The following graphs show the effect in terms of extreme poverty reduction of the two policies. The poverty line is defined as 40% of the median value calculated on income distribution. In order to account for economies of scale, the “LIS equivalence scale” 3 has been applied. The reference scenario in this analysis is the poverty rate obtaining if the policy had not been applied. The figures compare poverty rates before PANES/food access programs and after receiving PANES/food access policies.

Figure 1. The effect of PANES and food access policies on poverty levels in 2007 calculated for the entire population.

Source: Luxembourg Income Study (LIS) Database.

Figure 2. The effect of PANES and food access policies on the poverty levels in 2007 calculated for the entire child population 4.

Source: Luxembourg Income Study (LIS) Database.

Figure 1 shows the effects of the two programmes on the extreme poverty rate across the overall population. PANES achieves a reduction of about 2% (from 9.2 % to 7.2%) and the food access policies a reduction of about 3% (from 10.1% to 7.2%).

Figure 2 looks at the situation among children only, who are one of the target groups. First, there is a higher level of child poverty (10.08% compared to the overall level of 7.2%); but equally, it shows the higher impact of the two policies in terms of extreme poverty reduction. Without the “PANES effect” child poverty would have been estimated around 13.8% (almost 4% higher), while without the “food access policies effect” the poverty rate would have been estimated to around 16.5% (almost 6.5 % higher).

The overall study thus shows the very significant impact of the two policies on reducing poverty and improving living conditions especially among the child population. This study is illustrative and could be adapted to many other similar programs targeted at alleviating poverty.

1 The analysis of the policy does not include the food card that is already part of the programme PANES because it has been included in the food access policies.

2 See METIS for more detailed information, available at:

3 Defined as the square root of the number of family members.
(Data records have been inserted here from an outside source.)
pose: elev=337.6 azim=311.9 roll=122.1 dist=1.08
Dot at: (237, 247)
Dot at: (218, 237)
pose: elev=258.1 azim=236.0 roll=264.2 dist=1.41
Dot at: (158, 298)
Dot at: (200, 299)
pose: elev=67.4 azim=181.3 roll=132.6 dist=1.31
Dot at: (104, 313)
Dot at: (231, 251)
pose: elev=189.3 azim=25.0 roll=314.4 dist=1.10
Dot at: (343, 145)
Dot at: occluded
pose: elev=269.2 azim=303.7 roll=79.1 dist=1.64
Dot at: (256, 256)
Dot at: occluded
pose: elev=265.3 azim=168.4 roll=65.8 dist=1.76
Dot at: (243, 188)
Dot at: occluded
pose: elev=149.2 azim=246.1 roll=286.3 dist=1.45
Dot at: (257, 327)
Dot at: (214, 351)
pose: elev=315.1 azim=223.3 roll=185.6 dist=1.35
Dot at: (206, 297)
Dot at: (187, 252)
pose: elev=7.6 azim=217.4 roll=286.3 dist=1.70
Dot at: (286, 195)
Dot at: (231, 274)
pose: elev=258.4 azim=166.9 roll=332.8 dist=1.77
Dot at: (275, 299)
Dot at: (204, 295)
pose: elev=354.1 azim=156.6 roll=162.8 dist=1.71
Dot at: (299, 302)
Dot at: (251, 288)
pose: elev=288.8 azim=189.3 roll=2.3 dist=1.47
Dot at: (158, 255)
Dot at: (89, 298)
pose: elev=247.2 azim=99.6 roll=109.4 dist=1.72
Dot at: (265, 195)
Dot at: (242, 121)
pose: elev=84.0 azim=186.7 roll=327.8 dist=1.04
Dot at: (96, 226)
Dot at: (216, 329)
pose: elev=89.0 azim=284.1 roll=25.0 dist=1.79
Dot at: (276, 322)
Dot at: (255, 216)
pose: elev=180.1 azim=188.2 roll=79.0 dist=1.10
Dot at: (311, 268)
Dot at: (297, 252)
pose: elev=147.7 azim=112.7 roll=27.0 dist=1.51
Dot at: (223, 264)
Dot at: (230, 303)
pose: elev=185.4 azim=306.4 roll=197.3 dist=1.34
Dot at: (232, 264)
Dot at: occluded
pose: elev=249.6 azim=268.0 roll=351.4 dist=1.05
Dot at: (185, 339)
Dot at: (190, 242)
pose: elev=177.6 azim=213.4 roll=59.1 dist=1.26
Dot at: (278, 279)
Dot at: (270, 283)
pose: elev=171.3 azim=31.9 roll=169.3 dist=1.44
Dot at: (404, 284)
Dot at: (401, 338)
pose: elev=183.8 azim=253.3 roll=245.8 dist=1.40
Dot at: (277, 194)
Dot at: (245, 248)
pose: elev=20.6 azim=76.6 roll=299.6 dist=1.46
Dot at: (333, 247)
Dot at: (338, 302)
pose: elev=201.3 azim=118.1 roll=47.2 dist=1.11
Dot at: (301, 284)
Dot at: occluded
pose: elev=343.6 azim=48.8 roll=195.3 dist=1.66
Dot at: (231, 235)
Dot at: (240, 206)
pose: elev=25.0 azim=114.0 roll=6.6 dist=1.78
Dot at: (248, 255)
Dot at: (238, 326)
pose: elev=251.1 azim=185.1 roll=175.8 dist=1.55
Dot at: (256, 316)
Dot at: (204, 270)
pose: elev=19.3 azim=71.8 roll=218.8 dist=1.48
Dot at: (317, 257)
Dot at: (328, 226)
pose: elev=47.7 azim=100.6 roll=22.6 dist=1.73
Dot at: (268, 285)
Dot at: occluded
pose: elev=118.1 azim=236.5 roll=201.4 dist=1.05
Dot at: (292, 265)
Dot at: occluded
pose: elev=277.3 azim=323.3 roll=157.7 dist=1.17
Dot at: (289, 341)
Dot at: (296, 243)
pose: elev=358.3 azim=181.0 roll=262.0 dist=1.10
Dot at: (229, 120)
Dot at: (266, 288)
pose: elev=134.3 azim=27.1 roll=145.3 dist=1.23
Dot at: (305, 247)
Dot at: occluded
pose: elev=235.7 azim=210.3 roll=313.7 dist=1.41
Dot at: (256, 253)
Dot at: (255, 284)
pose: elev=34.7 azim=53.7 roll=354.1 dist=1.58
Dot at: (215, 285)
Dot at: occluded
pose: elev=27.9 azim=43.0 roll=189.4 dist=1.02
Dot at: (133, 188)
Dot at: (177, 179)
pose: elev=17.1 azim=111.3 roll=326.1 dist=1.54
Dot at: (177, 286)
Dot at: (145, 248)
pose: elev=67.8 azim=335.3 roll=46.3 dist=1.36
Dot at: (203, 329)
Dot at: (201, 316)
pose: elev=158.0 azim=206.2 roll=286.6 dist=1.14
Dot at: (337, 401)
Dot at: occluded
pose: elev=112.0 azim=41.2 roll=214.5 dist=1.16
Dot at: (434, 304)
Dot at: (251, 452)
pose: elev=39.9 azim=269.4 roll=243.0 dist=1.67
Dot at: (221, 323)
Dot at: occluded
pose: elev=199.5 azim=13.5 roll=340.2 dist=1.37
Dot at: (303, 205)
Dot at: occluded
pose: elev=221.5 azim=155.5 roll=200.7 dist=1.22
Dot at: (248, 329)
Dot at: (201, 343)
4 Defined as the number of people under the age of 17.

Fiszbein, A.; Schady, N.; Ferreira, F. H. G.; Grosh, M.; Keleher, N.; Olinto, P.; Skoufias, E., (2009), Conditional Cash Transfers: Reducing Present and Future Poverty, Policy Research Reports, World Bank Publications.
Manacorda M., Miguel E. Vigorito A., (2009), Government transfers and political support, NBER Working paper No 14702.
ONU United Nations (2019), Setting in November 2019: Non-contributory Social Protection Programmes Database Latin America and the Caribbean, United Nations – ECLAC – Social Development Division. Available at:
Sen A., (1985), Commodities and Capabilities, Amsterdam: North-Holland.